But the Government always intended Help to Buy mortgage guarantee to act as a stimulus, not a long-term solution. From the beginning, it had an end date - 31 December 2016. The idea was to encourage big banks to start lending again.

So far, the record of Help to Buy has been pretty good. A first-time buyer in 2013 with a 5 per cent deposit had 56 mortgage products to choose from - not much when you consider some of those products would have been ridiculously expensive or would come with many strings attached. By 2016, according to Moneyfacts, first-time buyers had 271 products to choose from, nearly a five-fold increase

Over the same period, financial regulators have introduced much tougher mortgage affordability rules. First-time buyers can be expected to be interrogated about their income, their little luxuries and how they would cope if interest rates rose (contrary to our expectations in 2013, the Bank of England base rate has actually fallen). 

A criticism that still rings true, however, is that the mortgage guarantee scheme only helps boost demand for properties, while doing nothing about the lack of housing supply. Unlike its sister scheme, the Help to Buy equity loan scheme, there is no incentive for property companies to build more homes. According to FullFact, there were just 112,000 homes being built in England and Wales in 2010. By 2015, that had increased, but only to a mere 149,000.

This lack of supply helps to prop up house prices - one of the factors making it so difficult to get on the housing ladder in the first place. In July, the average house price in England was £233,000. This means a first-time buyer with a 5 per cent deposit of £11,650 would still need to be earning nearly £50,000 to meet most mortgage affordability criteria.
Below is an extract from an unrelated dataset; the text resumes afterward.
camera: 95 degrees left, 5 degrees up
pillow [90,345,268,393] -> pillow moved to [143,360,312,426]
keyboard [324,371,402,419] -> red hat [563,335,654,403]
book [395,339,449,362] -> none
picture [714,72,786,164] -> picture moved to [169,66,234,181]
In other words, the Help to Buy mortgage guarantee is targeted squarely at the middle class.

The Government plans to maintain the Help to Buy equity loan scheme, which is restricted to new builds, and the Help to Buy ISA, which rewards savers at a time of low interest rates. As for Help to Buy mortgage guarantee, the scheme may be dead, but so long as high street banks are offering 95 per cent mortgages, its effects are still with us.